--- Start of Material provided ---

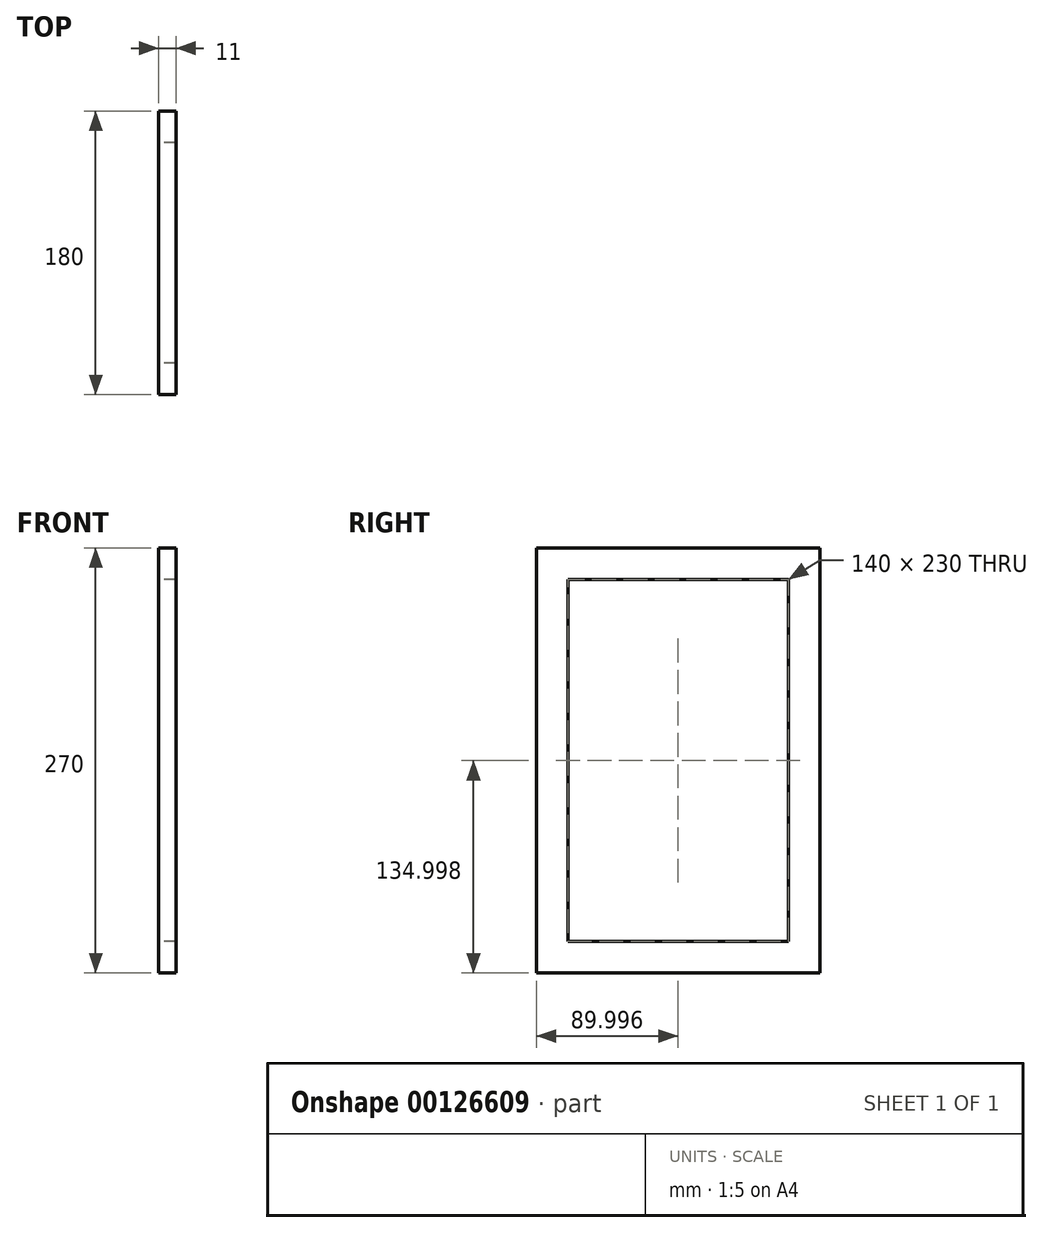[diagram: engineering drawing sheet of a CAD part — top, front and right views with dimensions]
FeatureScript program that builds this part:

--- End of Material provided ---
--- Start of Material provided ---

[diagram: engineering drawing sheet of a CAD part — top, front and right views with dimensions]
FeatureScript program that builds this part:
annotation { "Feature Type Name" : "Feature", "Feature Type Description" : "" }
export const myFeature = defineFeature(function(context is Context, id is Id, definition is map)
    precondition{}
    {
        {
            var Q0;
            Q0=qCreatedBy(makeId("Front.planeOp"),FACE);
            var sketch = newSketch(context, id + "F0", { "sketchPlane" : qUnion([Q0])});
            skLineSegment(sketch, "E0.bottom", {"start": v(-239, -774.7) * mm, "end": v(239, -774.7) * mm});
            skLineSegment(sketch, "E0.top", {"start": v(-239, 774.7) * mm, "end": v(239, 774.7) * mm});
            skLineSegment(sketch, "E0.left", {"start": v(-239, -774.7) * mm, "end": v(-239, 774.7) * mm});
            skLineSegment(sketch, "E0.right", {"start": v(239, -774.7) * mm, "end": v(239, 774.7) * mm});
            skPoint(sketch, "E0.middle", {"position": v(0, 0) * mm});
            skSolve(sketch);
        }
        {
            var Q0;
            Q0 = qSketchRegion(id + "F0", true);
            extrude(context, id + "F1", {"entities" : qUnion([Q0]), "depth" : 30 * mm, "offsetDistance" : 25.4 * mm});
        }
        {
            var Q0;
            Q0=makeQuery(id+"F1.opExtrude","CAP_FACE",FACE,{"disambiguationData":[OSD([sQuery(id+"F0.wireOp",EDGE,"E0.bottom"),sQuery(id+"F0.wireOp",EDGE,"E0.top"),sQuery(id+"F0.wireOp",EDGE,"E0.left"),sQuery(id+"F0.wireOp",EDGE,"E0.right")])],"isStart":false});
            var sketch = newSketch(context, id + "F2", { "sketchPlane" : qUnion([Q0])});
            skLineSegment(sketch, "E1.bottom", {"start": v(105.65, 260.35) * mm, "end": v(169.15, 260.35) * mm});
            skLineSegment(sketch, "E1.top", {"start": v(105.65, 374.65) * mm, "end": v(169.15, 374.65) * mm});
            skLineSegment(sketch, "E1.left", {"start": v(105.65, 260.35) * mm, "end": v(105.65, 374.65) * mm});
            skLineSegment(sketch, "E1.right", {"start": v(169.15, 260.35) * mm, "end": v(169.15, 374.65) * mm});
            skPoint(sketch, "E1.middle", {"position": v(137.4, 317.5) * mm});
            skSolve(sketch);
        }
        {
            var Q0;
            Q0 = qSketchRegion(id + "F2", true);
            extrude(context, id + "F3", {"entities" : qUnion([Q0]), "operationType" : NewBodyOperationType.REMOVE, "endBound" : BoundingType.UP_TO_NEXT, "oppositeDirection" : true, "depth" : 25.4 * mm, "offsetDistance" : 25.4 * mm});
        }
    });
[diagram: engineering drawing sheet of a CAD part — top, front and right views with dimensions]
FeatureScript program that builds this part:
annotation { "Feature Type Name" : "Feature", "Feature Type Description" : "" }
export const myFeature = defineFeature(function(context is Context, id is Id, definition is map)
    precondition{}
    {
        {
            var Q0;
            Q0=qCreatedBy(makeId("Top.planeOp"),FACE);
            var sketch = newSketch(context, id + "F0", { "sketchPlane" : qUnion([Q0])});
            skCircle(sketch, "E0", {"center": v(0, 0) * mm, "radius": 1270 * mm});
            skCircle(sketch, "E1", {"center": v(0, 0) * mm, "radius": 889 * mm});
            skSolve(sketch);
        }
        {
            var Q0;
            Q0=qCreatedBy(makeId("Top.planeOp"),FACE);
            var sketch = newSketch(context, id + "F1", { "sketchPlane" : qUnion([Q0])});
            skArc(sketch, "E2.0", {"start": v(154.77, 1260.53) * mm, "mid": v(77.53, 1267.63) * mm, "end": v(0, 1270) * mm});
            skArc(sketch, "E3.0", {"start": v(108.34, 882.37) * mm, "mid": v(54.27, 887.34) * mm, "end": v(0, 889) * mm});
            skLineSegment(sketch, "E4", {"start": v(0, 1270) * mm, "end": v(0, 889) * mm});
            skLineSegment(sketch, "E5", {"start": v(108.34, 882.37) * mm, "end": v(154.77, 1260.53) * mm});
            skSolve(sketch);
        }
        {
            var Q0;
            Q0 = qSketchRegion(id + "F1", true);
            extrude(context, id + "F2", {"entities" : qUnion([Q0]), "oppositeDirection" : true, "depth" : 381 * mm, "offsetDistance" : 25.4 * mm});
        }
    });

--- End of Material provided ---

_Problem requirements_
Find every line in the items above that contains the string "entities", and copy each of those lines.

_Correct response_
            extrude(context, id + "F1", {"entities" : qUnion([Q0]), "depth" : 30 * mm, "offsetDistance" : 25.4 * mm});
            extrude(context, id + "F3", {"entities" : qUnion([Q0]), "operationType" : NewBodyOperationType.REMOVE, "endBound" : BoundingType.UP_TO_NEXT, "oppositeDirection" : true, "depth" : 25.4 * mm, "offsetDistance" : 25.4 * mm});
            extrude(context, id + "F2", {"entities" : qUnion([Q0]), "oppositeDirection" : true, "depth" : 381 * mm, "offsetDistance" : 25.4 * mm});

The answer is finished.